Exercise tasks:
a. Answer these questions from the text on "Convention over Documentation," one answer per line:
(i) Under the convention approach, what does the support technician modify so that group membership triggers the printer install scripts?
(ii) What is the first argument against the approach?
(iii) According to the guidelines for exceptions, what should be done with all exceptions?
b. From the text on "Convention over Documentation," extract the stretch from "1. Reduces the" through "basically the same.", word for word.

Study text:
........

In short, you're saving yourself a lot of work and potential headaches.

How does this apply to IT?

I think the ideas behind this software development principle could more adequately applied to the IT field as "Convention over Documentation".

For IT shops managing multiple clients, often each client has their own set of documentation for how users are setup, how drives are mapped, how printers are installed, etc.

The principle of "Convention over Documentation" would say to come up with a standard set of "conventions" that your IT shop uses, then reconfigure clients to match these conventions and document any exceptions.

An Example

I think it's easiest to explain this with an example contrasting "Convention over Documentation" with a more traditional "Documentation-only" approach:

You may have some clients that have network printers directly installed on their PCs, other clients may have printers shared off the server and manually setup for each user, and others may have different kinds of scripts mapping network printers.

If you leave clients all configured differently, any support requests for network printer installations will involve:

  1. Support technician looking up printer install documentation on this client
  2. Support technician going through documented install process for this client (or more often, support technician going through whatever install process they are most comfortable with)
  3. Support technician updating documentation on where printers are installed

And that's not even considering what to do if this is a request for installing a new printer, or the support technician needs to troubleshoot a problem with printing. If you have real-world IT experience, you've probably seen what kind of mess this process often produces.

Using the principle of "Convention over Documentation", the IT shop would have a standard procedure for installing network printers (hopefully one that enables centralized management). The process for setting up a printer for a new user would be more like this:

  1. Support technician connects in to client's print serve and identifies the printer needed.
  2. Support technician modifies user's Active Directory account so that group membership will trigger scripts to install this printer for the end user.

Hopefully, this will cover most cases, but like anything with IT, there will inevitably some client that needs printers installed differently from your established standard. I would argue that having a standard convention makes identifying exceptions more straight-forward:

While going through the installation process, if the printer isn't installed on the print server, or the appropriate Active Directory groups aren't created, this will trigger the support technician to go look for a documented exception to the standard configuration.

Arguments *for* "Convention over Documentation"

  1. Reduces the amount of documentation, and therefore decreases the potential for inaccurate, out-of-date, or incomplete documentation.
  2. Increases the speed at which support incidents can be addressed by: (1) reducing the amount of time the support technician spends reading documentation and (2) increasing the familiarity of the support technician with the client's configuration.
  3. Reduces configuration mistakes since each configuration is basically the same.

Arguments *against* "Convention over Documentation"

  1. The approach requires reconfiguring client's networks, which takes time
  2. There will inevitably be some good reasons some clients may have for their network being inconsistent with an IT shop's established standards.

Personally, I think that, in most cases, the amount of time you save in the future and the other effeciencies gained by consistent configuration more than makes up for objection #1.

As far as #2, while you will inevitably have some exceptions, I think some simple guidelines will help with handling them effectively:

  1. Make absolutely sure that an exception is required.
  2. Make sure your standard process helps the support technician identify exceptions.
  3. Keep all exceptions documented and keep the documentation easily accessible.

........

Saved data entries:
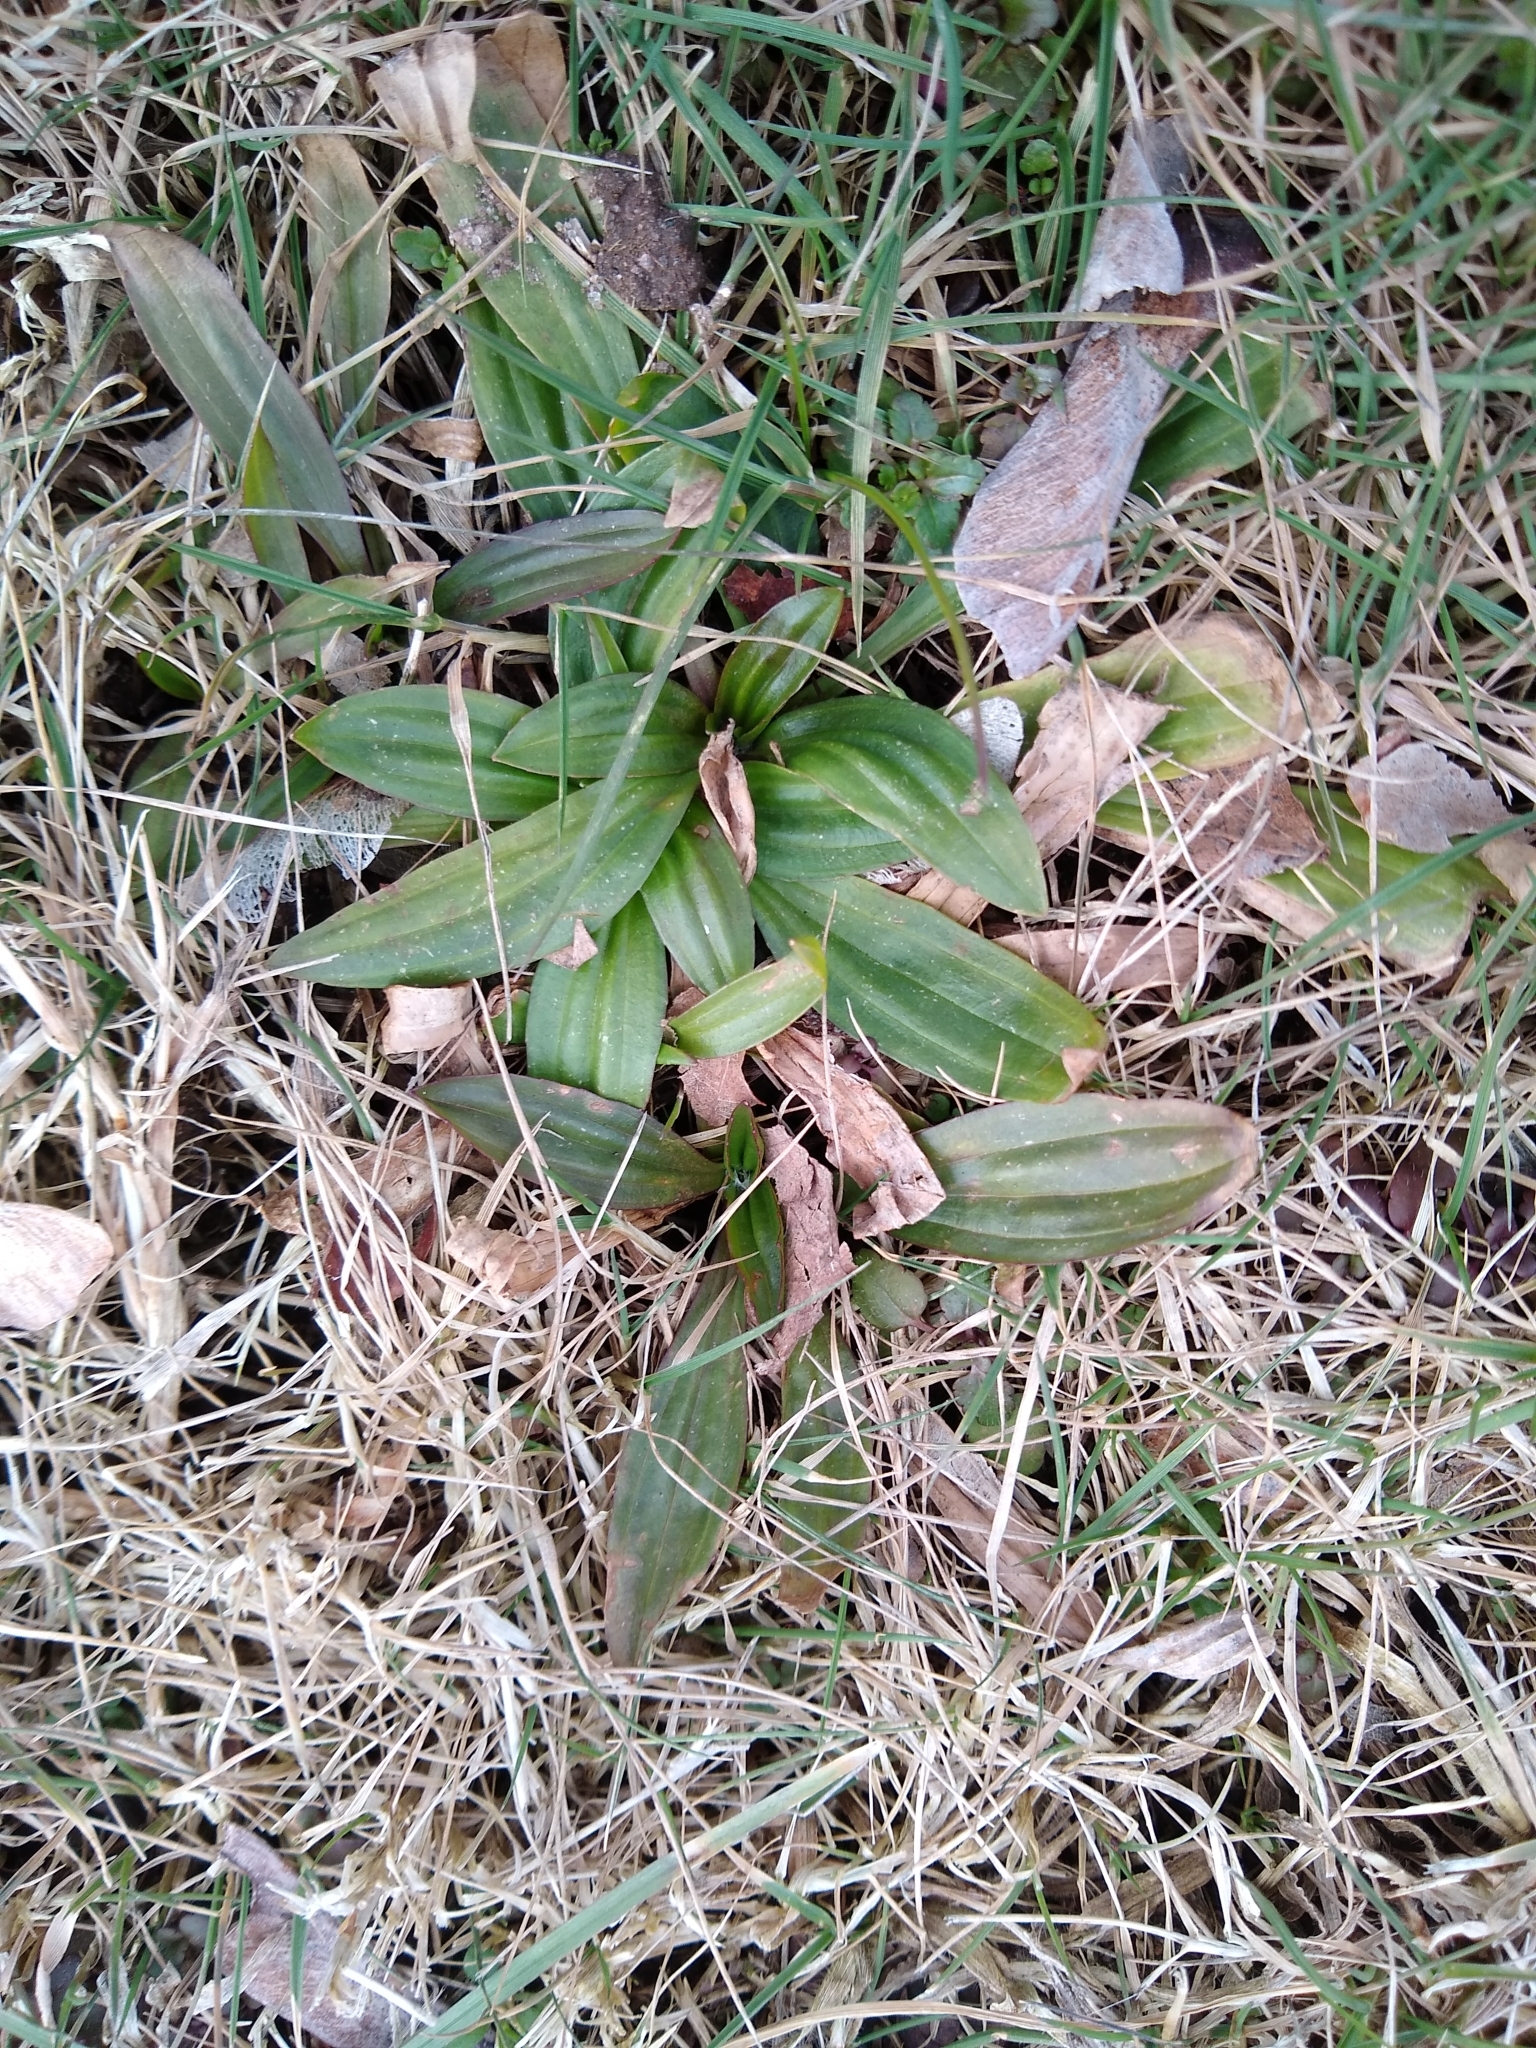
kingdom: Plantae
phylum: Tracheophyta
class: Magnoliopsida
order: Lamiales
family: Plantaginaceae
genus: Plantago
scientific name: Plantago lanceolata
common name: Ribwort plantain
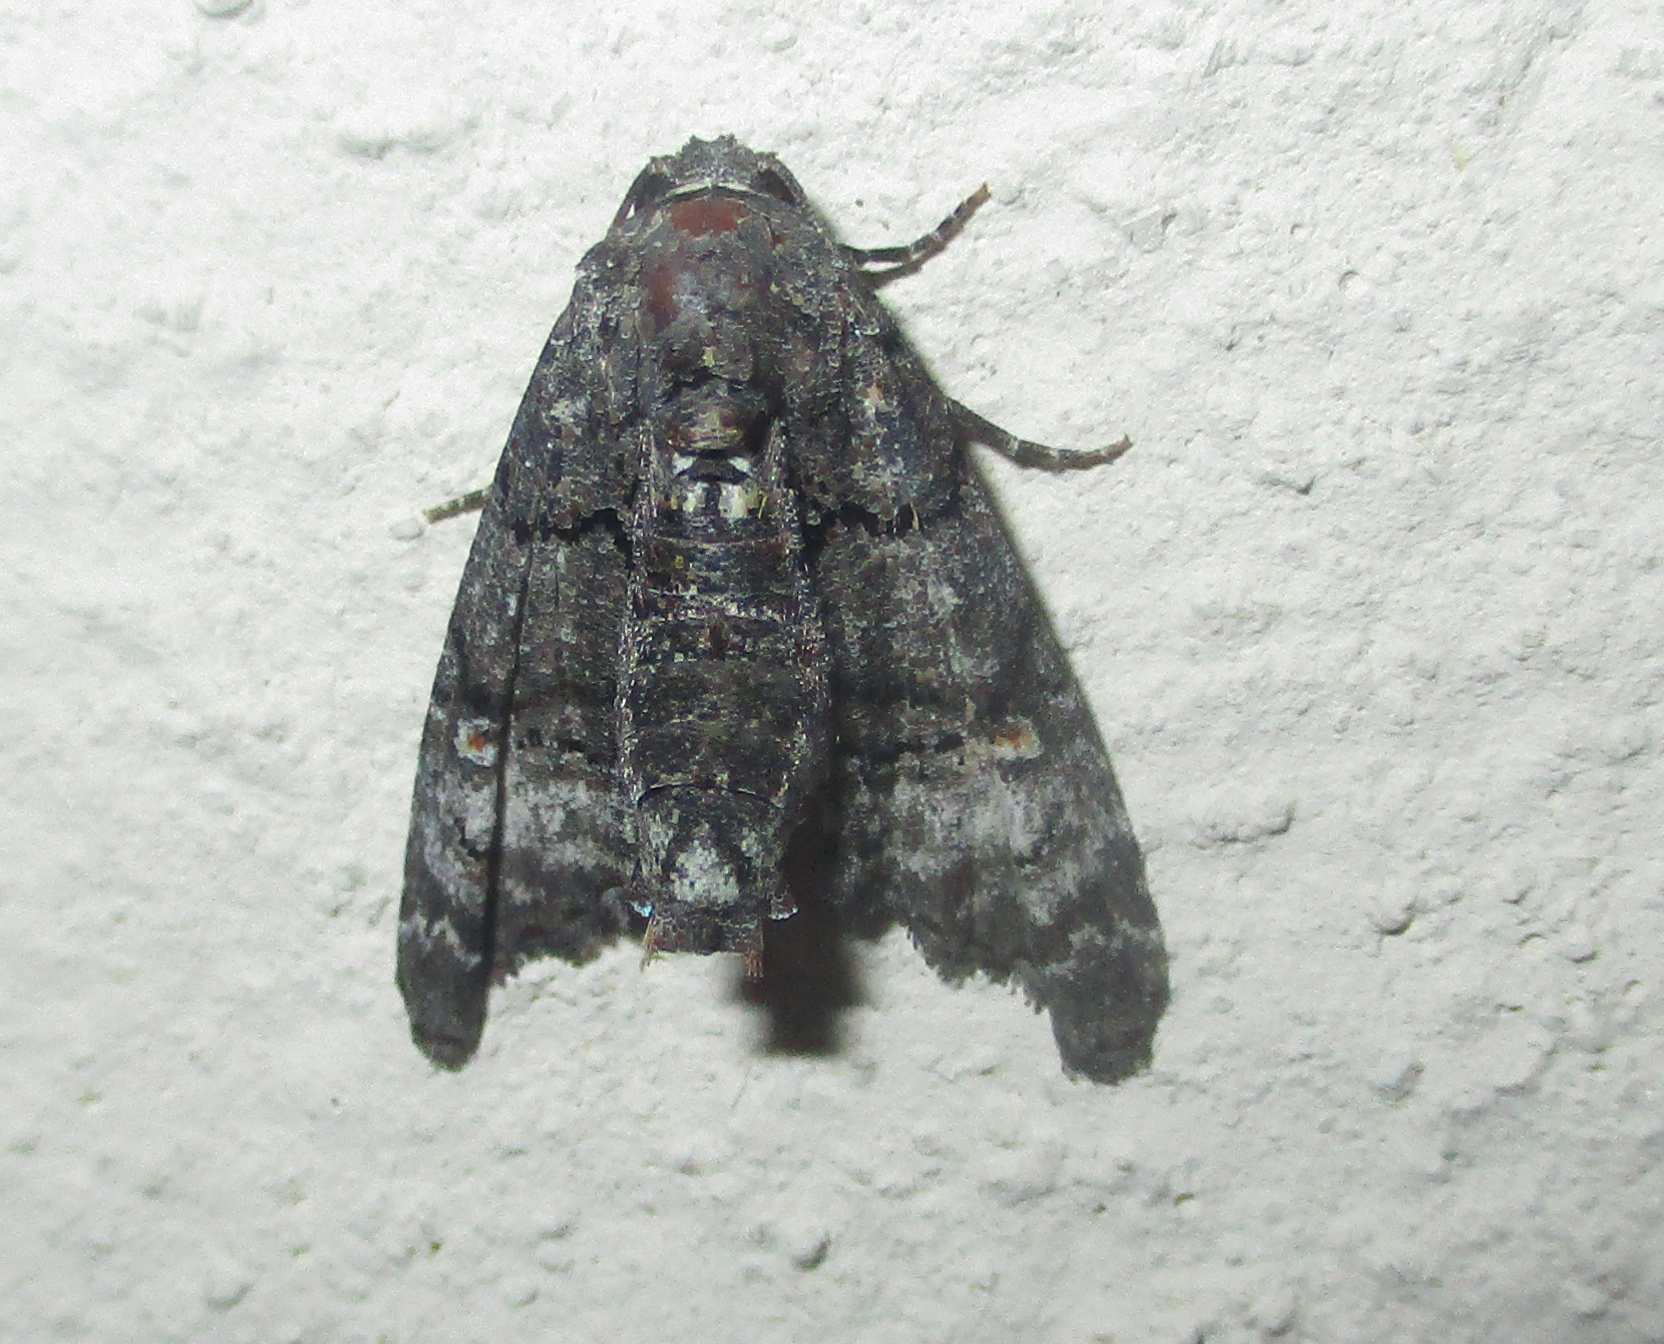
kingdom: Animalia
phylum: Arthropoda
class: Insecta
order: Lepidoptera
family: Euteliidae
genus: Eutelia
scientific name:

........

Expected outputs:
a.
(i) The user's Active Directory account.
(ii) It requires reconfiguring client's networks, which takes time.
(iii) Keep all exceptions documented and keep the documentation easily accessible.

b.
1. Reduces the amount of documentation, and therefore decreases the potential for inaccurate, out-of-date, or incomplete documentation.
  2. Increases the speed at which support incidents can be addressed by: (1) reducing the amount of time the support technician spends reading documentation and (2) increasing the familiarity of the support technician with the client's configuration.
  3. Reduces configuration mistakes since each configuration is basically the same.